乱打戦を生み出す不思議な地方球場 語り継がれる伝説と経験者が刻む記憶
坂口の記憶「ずいぶん長く攻撃しているな、と」
その風のいたずらか、両翼90メートル、中堅120メートルという決して広いとは言えないサイズのせいなのか。この球場では球史に残る「打ち合い」が展開されている。
記憶に新しいのは10年6月7日、広島-オリックスのセ・パ交流戦。6回表、オリックスは坂口智隆(現ヤクルト)に二塁内野安打から攻撃開始。打者一巡して坂口がレフト前ヒットを放つまで10者連続安打で8点を挙げた。対する広島も粘り、結果は試合時間4時間7分、21-10でオリックスの勝利。両チーム総得点31、総安打数43はいずれも交流戦記録である。

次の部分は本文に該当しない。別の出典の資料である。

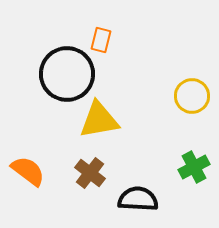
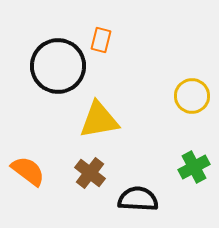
black circle: moved 9 px left, 8 px up
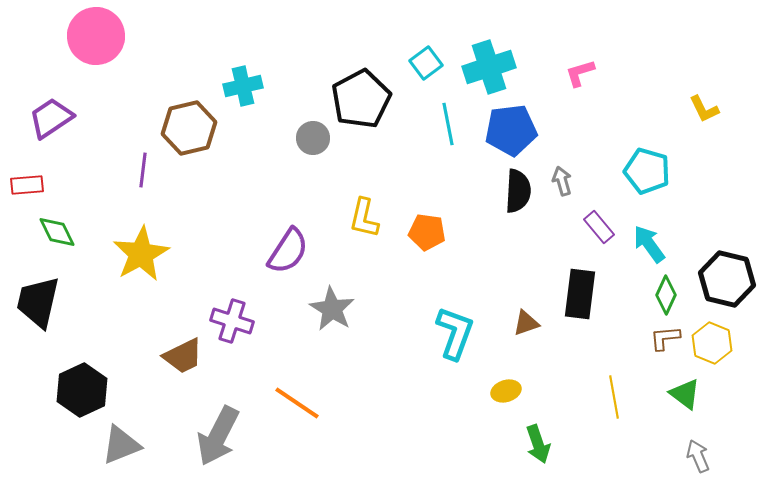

乱打戦のきっかけを作ったとも言える坂口は、「ずいぶん長く攻撃しているな、というのは覚えています。でも1イニングに2本ヒットを打ったのは覚えていなかったですね。試合時間も長かったな(笑)」
そして福山市民球場の伝説として語り継がれているのが1998年8月9日、広島-横浜の22回戦。この試合も序盤から打ち合いとなり8回終了時点で6-6の同点。延長に突入した試合は、15回表に相手投手の暴投で1点勝ち越したのをきっかけに一挙8得点。6時間13分、14-6で横浜が結果的に圧勝した。
試合終了は当然、深夜に及んだため球場からの交通手段も終了。帰宅できなかったファンが球場周辺で一夜を過ごしたという逸話も残っている。